Work to be completed: Copy, from the material below, each line where "Фланец" shows up.

***** The data

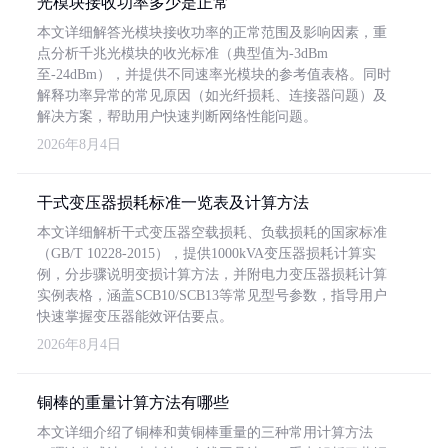
光模块接收功率多少是正常
本文详细解答光模块接收功率的正常范围及影响因素，重
点分析千兆光模块的收光标准（典型值为-3dBm
至-24dBm），并提供不同速率光模块的参考值表格。同时
解释功率异常的常见原因（如光纤损耗、连接器问题）及
解决方案，帮助用户快速判断网络性能问题。
2026年8月4日
干式变压器损耗标准一览表及计算方法
本文详细解析干式变压器空载损耗、负载损耗的国家标准
（GB/T 10228-2015），提供1000kVA变压器损耗计算实
例，分步骤说明变损计算方法，并附电力变压器损耗计算
实例表格，涵盖SCB10/SCB13等常见型号参数，指导用户
快速掌握变压器能效评估要点。
2026年8月4日
铜棒的重量计算方法有哪些
本文详细介绍了铜棒和黄铜棒重量的三种常用计算方法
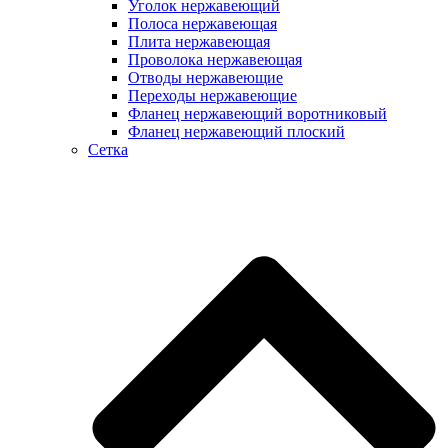
Уголок нержавеющий
Полоса нержавеющая
Плита нержавеющая
Проволока нержавеющая
Отводы нержавеющие
Переходы нержавеющие
Фланец нержавеющий воротниковый
Фланец нержавеющий плоский
Сетка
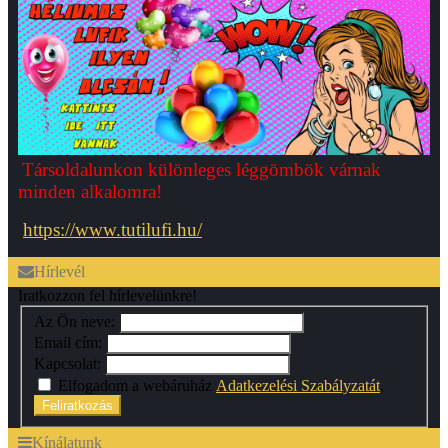
Társoldalunkon különleges léggömbök várnak
minden alkalomra!
https://www.tutilufi.hu/
Hírlevél
Iratkozzon fel hírlevelünkre!
Az Ön neve:
Email cím:
Kapcsolat:
Elfogadom a webáruház
Adatkezelési Szabályzatát
.
Feliratkozás
Kínálatunk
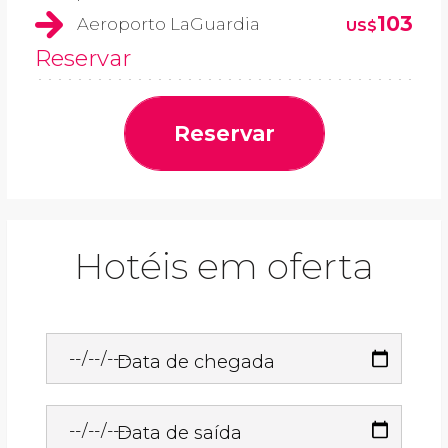
103
Aeroporto LaGuardia
US$
Reservar
Reservar
Hotéis em oferta
Data de chegada
Data de saída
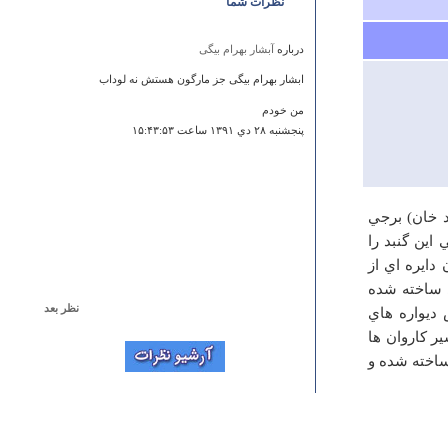
نظرات شما
درباره
آبشار بهرام بیگی
ابشار بهرام بیگی جز مارگون هستش نه لوداب
من خودم
پنجشنبه ۲۸ دي ۱۳۹۱ ساعت ۱۵:۴۳:۵۳
نبد خان) برجي
اين گنبد را
دايره اي از
 ساخته شده
نظر بعد
رتفاع دارد . عرض ديواره هاي
درباره
مسجدجامع ساوه
يز در مسير كاروان ها
ساخته شده و
اول از همه باید از شما تشکر کنم برای ایجاد این سایت اما
ایرادی در معرفی مسجد دیدم که مناسب دیدم که آن را
مطرح کنم در قسمتی از متن آمده که مسجد جامع ساوه در
ابتدا پیدایش شهر بنا شده که طبق اسناد ومدارک معتبر شهر
ساوه قدمتی بالای 2000 سال داشته و اینکه شهر ساوه در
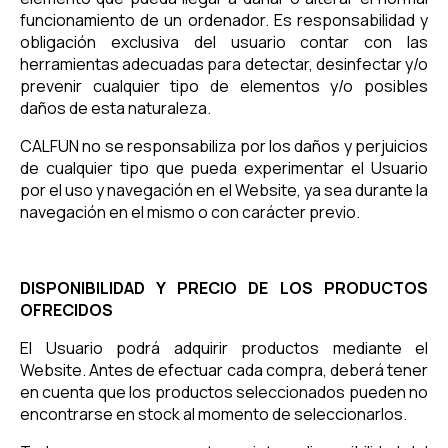
funcionamiento de un ordenador. Es responsabilidad y
obligación exclusiva del usuario contar con las
herramientas adecuadas para detectar, desinfectar y/o
prevenir cualquier tipo de elementos y/o posibles
daños de esta naturaleza.
CALFUN no se responsabiliza por los daños y perjuicios
de cualquier tipo que pueda experimentar el Usuario
por el uso y navegación en el Website, ya sea durante la
navegación en el mismo o con carácter previo.
DISPONIBILIDAD Y PRECIO DE LOS PRODUCTOS
OFRECIDOS
El Usuario podrá adquirir productos mediante el
Website. Antes de efectuar cada compra, deberá tener
en cuenta que los productos seleccionados pueden no
encontrarse en stock al momento de seleccionarlos.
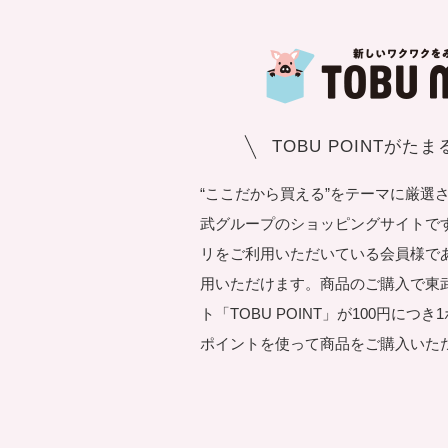
TOBU POINTがた
“ここだから買える”をテーマに厳選
武グループのショッピングサイトです。T
リをご利用いただいている会員様で
用いただけます。商品のご購入で東
ト「TOBU POINT」が100円につ
ポイントを使って商品をご購入いた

**********

Written solution:
Фланец нержавеющий воротниковый
Фланец нержавеющий плоский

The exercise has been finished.